J. (Jarmo) Savelkoel

Research description

Microfluidic experiments of

supercritical CO2 injected into brine

Objective

Inspired by the promising technology of carbon capture and storage (CCS), we will experimentally investigate the thermodynamic states and the hydrodynamic patterns of supercritical CO2 injected into saline (salty solutions) in a microfluidic channel (~100um in size) under different injection rates. There are two crucial and insightful objectives:

1. the multiphase flow of supercritical CO2 and saline at pore scale, and

2. the hydrodynamic observations at the pore scale for CO2-EOR (Enhanced Oil Recovery) applications.

Motivation & State-of-the-art

To mitigate the CO2 concentration in the atmosphere, the recently proposed CCS technology consists of transporting and storing pressurized CO2 into underground geological formations, including depleted oil fields and saline formations.

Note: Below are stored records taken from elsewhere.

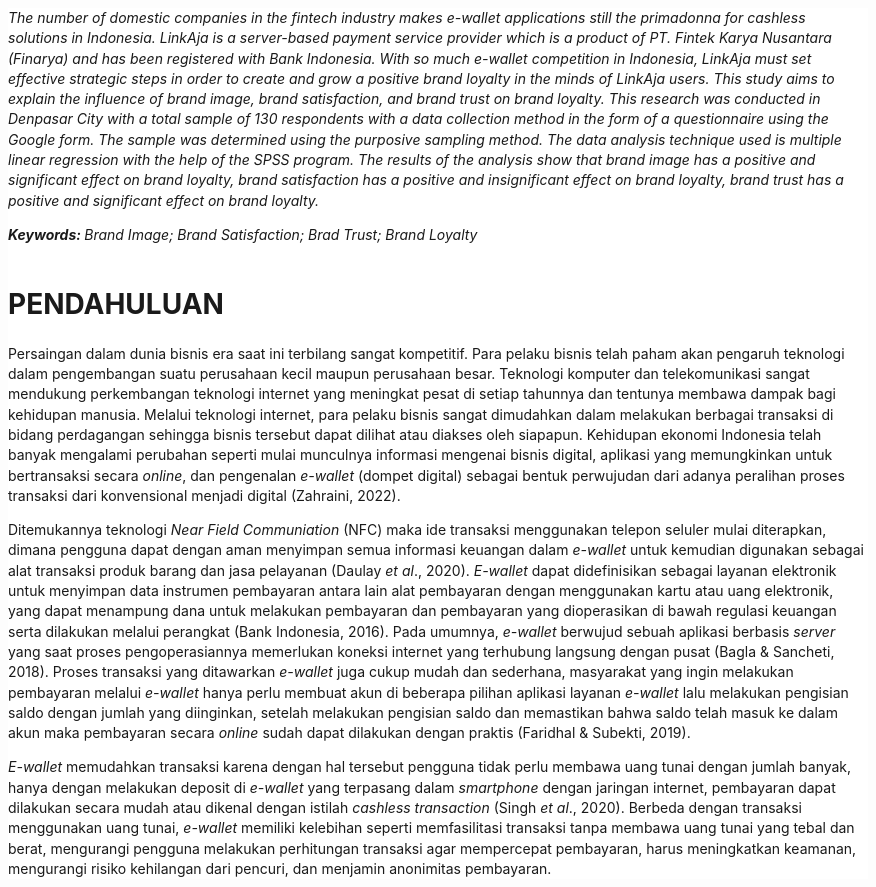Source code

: <p><span class="font3" style="font-style:italic;">The number of domestic companies in the fintech industry makes e-wallet applications still the primadonna for cashless solutions in Indonesia. LinkAja is a server-based payment service provider which is a product of PT. Fintek Karya Nusantara (Finarya) and has been registered with Bank Indonesia. With so much e-wallet competition in Indonesia, LinkAja must set effective strategic steps in order to create and grow a positive brand loyalty in the minds of LinkAja users. This study aims to explain the influence of brand image, brand satisfaction, and brand trust on brand loyalty. This research was conducted in Denpasar City with a total sample of 130 respondents with a data collection method in the form of a questionnaire using the Google form. The sample was determined using the purposive sampling method. The data analysis technique used is multiple linear regression with the help of the SPSS program. The results of the analysis show that brand image has a positive and significant effect on brand loyalty, brand satisfaction has a positive and insignificant effect on brand loyalty, brand trust has a positive and significant effect on brand loyalty.</span></p>
<p><span class="font4" style="font-weight:bold;font-style:italic;">Keywords: </span><span class="font4" style="font-style:italic;">Brand Image; Brand Satisfaction; Brad Trust; Brand Loyalty</span></p>
<h1><a name="bookmark4"></a><span class="font4" style="font-weight:bold;"><a name="bookmark5"></a>PENDAHULUAN</span></h1>
<p><span class="font4">Persaingan dalam dunia bisnis era saat ini terbilang sangat kompetitif. Para pelaku bisnis telah paham akan pengaruh teknologi dalam pengembangan suatu perusahaan kecil maupun perusahaan besar. Teknologi komputer dan telekomunikasi sangat mendukung perkembangan teknologi internet yang meningkat pesat di setiap tahunnya dan tentunya membawa dampak bagi kehidupan manusia. Melalui teknologi internet, para pelaku bisnis sangat dimudahkan dalam melakukan berbagai transaksi di bidang perdagangan sehingga bisnis tersebut dapat dilihat atau diakses oleh siapapun. Kehidupan ekonomi Indonesia telah banyak mengalami perubahan seperti mulai munculnya informasi mengenai bisnis digital, aplikasi yang memungkinkan untuk bertransaksi secara </span><span class="font4" style="font-style:italic;">online</span><span class="font4">, dan pengenalan </span><span class="font4" style="font-style:italic;">e-wallet</span><span class="font4"> (dompet digital) sebagai bentuk perwujudan dari adanya peralihan proses transaksi dari konvensional menjadi digital (Zahraini, 2022).</span></p>
<p><span class="font4">Ditemukannya teknologi </span><span class="font4" style="font-style:italic;">Near Field Communiation</span><span class="font4"> (NFC) maka ide transaksi menggunakan telepon seluler mulai diterapkan, dimana pengguna dapat dengan aman menyimpan semua informasi keuangan dalam </span><span class="font4" style="font-style:italic;">e-wallet</span><span class="font4"> untuk kemudian digunakan sebagai alat transaksi produk barang dan jasa pelayanan (Daulay </span><span class="font4" style="font-style:italic;">et al</span><span class="font4">., 2020). </span><span class="font4" style="font-style:italic;">E-wallet </span><span class="font4">dapat didefinisikan sebagai layanan elektronik untuk menyimpan data instrumen pembayaran antara lain alat pembayaran dengan menggunakan kartu atau uang elektronik, yang dapat menampung dana untuk melakukan pembayaran dan pembayaran yang dioperasikan di bawah regulasi keuangan serta dilakukan melalui perangkat (Bank Indonesia, 2016). Pada umumnya, </span><span class="font4" style="font-style:italic;">e-wallet</span><span class="font4"> berwujud sebuah aplikasi berbasis </span><span class="font4" style="font-style:italic;">server</span><span class="font4"> yang saat proses pengoperasiannya memerlukan koneksi internet yang terhubung langsung dengan pusat (Bagla &amp;&nbsp;Sancheti, 2018). Proses transaksi yang ditawarkan </span><span class="font4" style="font-style:italic;">e-wallet</span><span class="font4"> juga cukup mudah dan sederhana, masyarakat yang ingin melakukan pembayaran melalui </span><span class="font4" style="font-style:italic;">e-wallet</span><span class="font4"> hanya perlu membuat akun di beberapa pilihan aplikasi layanan </span><span class="font4" style="font-style:italic;">e-wallet</span><span class="font4"> lalu melakukan pengisian saldo dengan jumlah yang diinginkan, setelah melakukan pengisian saldo dan memastikan bahwa saldo telah masuk ke dalam akun maka pembayaran secara </span><span class="font4" style="font-style:italic;">online</span><span class="font4"> sudah dapat dilakukan dengan praktis (Faridhal &amp;&nbsp;Subekti, 2019).</span></p>
<p><span class="font4" style="font-style:italic;">E-wallet</span><span class="font4"> memudahkan transaksi karena dengan hal tersebut pengguna tidak perlu membawa uang tunai dengan jumlah banyak, hanya dengan melakukan deposit di </span><span class="font4" style="font-style:italic;">e-wallet</span><span class="font4"> yang terpasang dalam </span><span class="font4" style="font-style:italic;">smartphone</span><span class="font4"> dengan jaringan internet, pembayaran dapat dilakukan secara mudah atau dikenal dengan istilah </span><span class="font4" style="font-style:italic;">cashless transaction</span><span class="font4"> (Singh </span><span class="font4" style="font-style:italic;">et al</span><span class="font4">., 2020). Berbeda dengan transaksi menggunakan uang tunai, </span><span class="font4" style="font-style:italic;">e-wallet</span><span class="font4"> memiliki kelebihan seperti memfasilitasi transaksi tanpa membawa uang tunai yang tebal dan berat, mengurangi pengguna melakukan perhitungan transaksi agar mempercepat pembayaran, harus meningkatkan keamanan, mengurangi risiko kehilangan dari pencuri, dan menjamin anonimitas pembayaran.</span></p>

Microfluidic investigations of the injection of supercritical CO2 into brine at the pore scale provide insights into the detailed flow patterns and into the mechanism of CO2 storage. However, such studies are currently rather rare. The Gardeniers group has recently carried out experimental investigations of injecting supercritical CO2 into ethanol and methanol in microfluidic channels 1. With the existing device and experimental expertise, we will conduct microscopic observations of supercritical CO2 injected into brine in microchannels. The experimental results of the flow patterns and thermodynamic regimes, which currently are lacking in literature, are crucial for understanding and assessing the transport and storage of CO2 in the CCS technology.